**What you have to do**.
Answer these three questions using the abstract on FLT3 levels and sorafenib.
1. How many matched patients had FLT3 levels analyzed by immunohistochemistry?
2. What p value of interaction is given for high FLT3 levels predicting sorafenib benefit in overall survival?
3. In about what percentage of patients were copy number losses and decreased expression of FLT3 detected?

**Excerpted text**.

╭──

High FLT3 Levels May Predict Sorafenib Benefit in Hepatocellular Carcinoma

Abstract

Purpose: To identify a predictive biomarker of sorafenib for HCC personalized therapy. Experimental Design: The patients treated with or without sorafenib after HCC recurrence from multi-centers were matched with propensity score matching analysis. The expression levels of FLT3 in HCC specimens of the matched patients (n=276) were analyzed by immunohistochemistry. The optimal cutoff point of FLT3 levels for overall survival (OS) was defined via Cutoff Finder. Subgroup analysis of OS was employed to investigate the association between FLT3 levels and sorafenib benefit. The predictive value was assessed via Cox regression models with an interaction term. HCC and para-tumoral normal tissues were used to investigate the expression and CNV of FLT3. PDX models were used to confirm the association between FLT3 levels and sorafenib response. Results: HCC patients with high FLT3 levels exhibited a superior OS upon sorafenib treatment. High FLT3 levels were predictive of sorafenib benefit in term of OS (p of interaction=0.00006). Copy number losses and decreased expression of FLT3 in HCC were detected in about 64% of patients. Moreover, the PDXs derived from tumors with high FLT3 levels also displayed a better response to sorafenib. Conclusions: Sorafenib may be able to delay tumor progression in FLT3-High HCC patients. This potential biomarker needs to be further validated in independent cohorts prior to helping stratify patients for precision therapy in advanced HCC.

╰──

**Dataset excerpts**.
╭──

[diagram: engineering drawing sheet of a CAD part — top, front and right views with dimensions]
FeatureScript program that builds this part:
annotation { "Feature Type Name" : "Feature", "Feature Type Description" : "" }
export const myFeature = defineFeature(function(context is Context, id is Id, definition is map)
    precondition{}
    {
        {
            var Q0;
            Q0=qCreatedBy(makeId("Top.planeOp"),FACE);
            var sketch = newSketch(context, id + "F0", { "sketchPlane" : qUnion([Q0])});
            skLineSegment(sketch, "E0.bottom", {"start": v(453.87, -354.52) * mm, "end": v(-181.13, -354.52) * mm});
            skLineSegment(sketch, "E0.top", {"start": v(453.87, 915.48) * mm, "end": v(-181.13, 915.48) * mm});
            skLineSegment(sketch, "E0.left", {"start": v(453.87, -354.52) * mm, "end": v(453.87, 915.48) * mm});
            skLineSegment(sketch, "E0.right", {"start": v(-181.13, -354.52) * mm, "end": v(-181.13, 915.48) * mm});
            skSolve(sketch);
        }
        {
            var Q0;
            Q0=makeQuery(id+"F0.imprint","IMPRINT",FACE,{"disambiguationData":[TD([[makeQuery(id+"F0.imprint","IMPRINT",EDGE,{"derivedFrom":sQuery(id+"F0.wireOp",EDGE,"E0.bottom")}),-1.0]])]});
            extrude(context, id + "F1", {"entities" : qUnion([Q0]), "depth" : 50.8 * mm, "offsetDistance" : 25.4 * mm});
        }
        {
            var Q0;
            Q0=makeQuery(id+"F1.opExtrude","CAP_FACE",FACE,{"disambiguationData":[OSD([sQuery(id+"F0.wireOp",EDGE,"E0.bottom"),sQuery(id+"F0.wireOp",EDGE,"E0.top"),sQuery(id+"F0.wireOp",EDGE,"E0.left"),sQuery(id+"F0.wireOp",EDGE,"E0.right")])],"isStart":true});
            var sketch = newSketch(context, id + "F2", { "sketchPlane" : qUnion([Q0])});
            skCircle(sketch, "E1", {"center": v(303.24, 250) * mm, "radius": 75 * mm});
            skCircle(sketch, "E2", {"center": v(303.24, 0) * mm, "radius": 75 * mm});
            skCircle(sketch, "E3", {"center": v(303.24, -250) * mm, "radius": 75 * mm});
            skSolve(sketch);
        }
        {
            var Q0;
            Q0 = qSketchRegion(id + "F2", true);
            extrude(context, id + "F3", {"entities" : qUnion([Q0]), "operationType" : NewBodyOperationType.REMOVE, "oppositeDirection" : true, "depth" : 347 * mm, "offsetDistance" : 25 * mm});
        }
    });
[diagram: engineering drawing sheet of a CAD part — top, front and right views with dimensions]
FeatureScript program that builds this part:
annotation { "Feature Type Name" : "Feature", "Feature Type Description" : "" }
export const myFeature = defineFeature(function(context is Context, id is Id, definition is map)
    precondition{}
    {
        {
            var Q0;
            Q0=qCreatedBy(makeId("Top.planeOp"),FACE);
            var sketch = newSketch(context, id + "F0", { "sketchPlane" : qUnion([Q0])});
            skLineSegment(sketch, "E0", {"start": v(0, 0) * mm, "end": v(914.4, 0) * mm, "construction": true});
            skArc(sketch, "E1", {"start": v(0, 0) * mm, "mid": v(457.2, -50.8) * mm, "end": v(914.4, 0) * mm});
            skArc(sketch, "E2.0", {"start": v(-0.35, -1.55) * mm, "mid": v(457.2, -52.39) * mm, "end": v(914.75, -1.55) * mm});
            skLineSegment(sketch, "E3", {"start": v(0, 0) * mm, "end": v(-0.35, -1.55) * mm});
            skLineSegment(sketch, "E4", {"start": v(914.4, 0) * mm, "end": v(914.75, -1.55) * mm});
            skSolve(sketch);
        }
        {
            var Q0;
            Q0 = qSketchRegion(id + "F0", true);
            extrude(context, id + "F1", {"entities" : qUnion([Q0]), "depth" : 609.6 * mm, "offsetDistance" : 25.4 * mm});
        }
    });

╰──

**Solution to the problem**.
1. 276
2. 0.00006
3. About 64%